Riceviamo e pubblichiamo

 

di Franco Astengo

Scrive “Repubblica”

“La triste Piacenza che si è trasformata nella capitale del lavoro

Viaggio tra chi è fuori dalla crisi.

Arrivando da Milano o da Bologna, sulla A1, tra la via Emilia e la Caorsana verso Piacenza Sud, chilometri di capannoni annunciano l’enorme polo della logistica dentro i confini del Comune piacentino. Ikea, Gls, Xpo e molti altri snodi cruciali delle merci che viaggiano verso i grandi magazzini dell’Italia intera”

Un commento non stringato ma scheletrico:

Come si può giudicare “fuori dalla crisi” situazioni che rappresentano l’emblema della precarietà e dello sfruttamento, in un  Paese dove si trovano  3 milioni di persone in condizioni di povertà pur lavorando, per via dell’abbassamento del livello medio dei salari e della completa sparizione dello stato sociale, sostituito da illusori “bonus”, sconti contributivi, ecc, ecc.?

 Un Paese nel quale le condizioni di lavoro sono dettate dal “job act”.

Sono  giudicate “fuori dalla crisi” situazioni come quelle della logistica nelle quali le condizioni di lavoro sono simili a quelle ottocentesche, dove i camion delle piccole imprese di camionisti esasperati arrivano a schiacciare gli operai in sciopero (è successo, è bene ricordarlo: è successo per davvero).

Situazioni  di lavoro intollerabili, nelle quali vige l’instabilità più assoluta e le persone considerate numeri possono essere licenziate con messaggino sul telefono: ma questo fenomeno accade anche laddove dovrebbe trionfare la modernità, la super tecnologia, il lavoro dei cervelli proiettati verso il futuro.

Un destino che accomuna tutti: l’emigrato che ha l’obbligo di inscatolare almeno 120 pacchetti all’ora e la giovane laureata che si misura con la ricerca e la progettazione.

Un paese disossato della propria struttura industriale, spezzato in varie parti non comunicanti tra loro proprio dal punto di vista della struttura economica.

Un paese nel quale l’intervento pubblico non esiste se non per erogare mance o assecondare i padroni nei loro disegni, senza capacità di programmazione collettiva.

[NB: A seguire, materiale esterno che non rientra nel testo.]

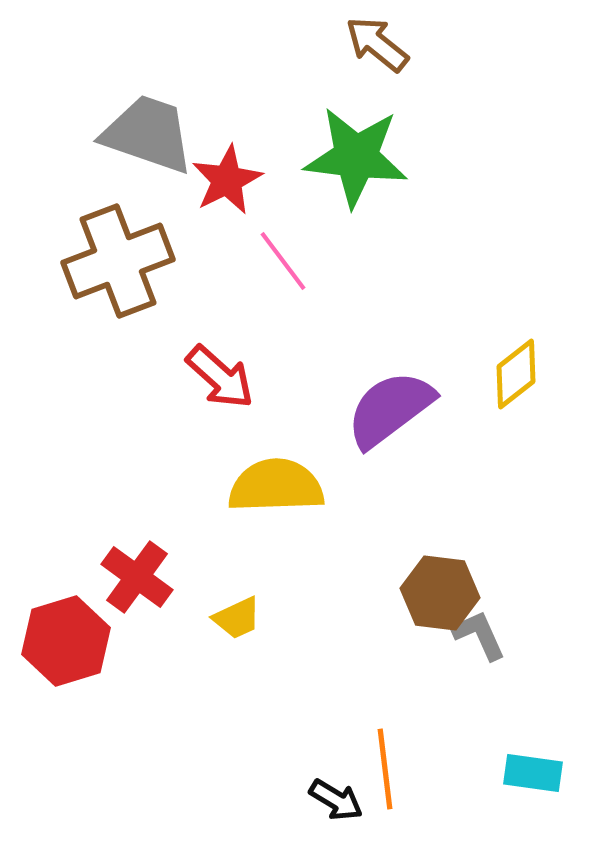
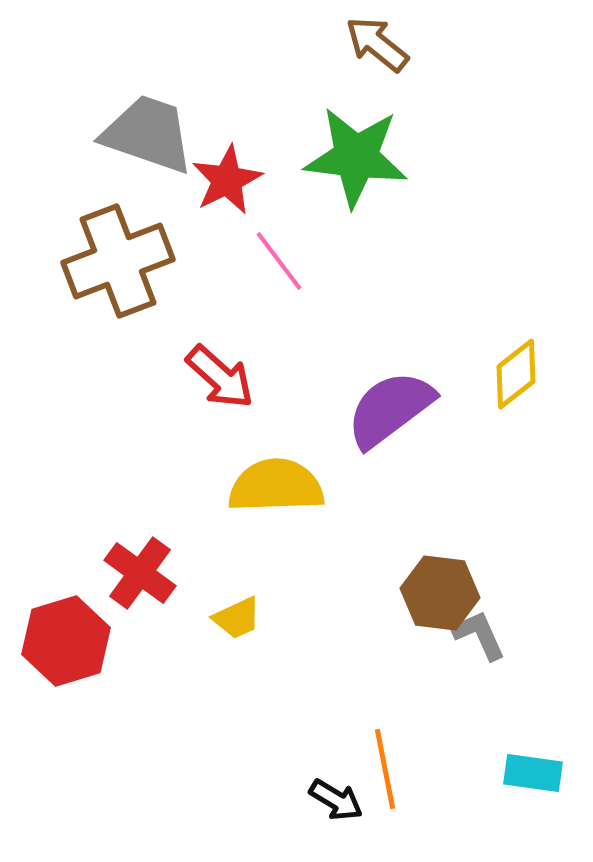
pink line: moved 4 px left
red cross: moved 3 px right, 4 px up
orange line: rotated 4 degrees counterclockwise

 L’articolo di Repubblica contiene svariati distinguo che non mutano però la sostanza del giudizio che è necessario esprimere : altro che fuori dalla crisi!

 Se non si riconosce subito l’estensione dello sfruttamento di classe e non si costruisce un’alternativa concreta e praticabile assisteremo semplicemente ad una frantumazione sociale molto più drammatica di quella che già stiamo tragicamente vivendo.

Servirebbe far crescere coscienza di tutto ciò a livello di massa, ma questo sarebbe il compito di partiti e sindacati: un altro capitolo molto complesso da affrontare.

 Limitiamoci,per adesso, a stimolare – per quanto possibile –una riflessione che dovrebbe risultare particolarmente attenta cercando di far rendere conto della realtà quanti stanno attorno a noi, attoniti, perplessi e magari pronti a dare fiducia agli illusionisti di passaggio.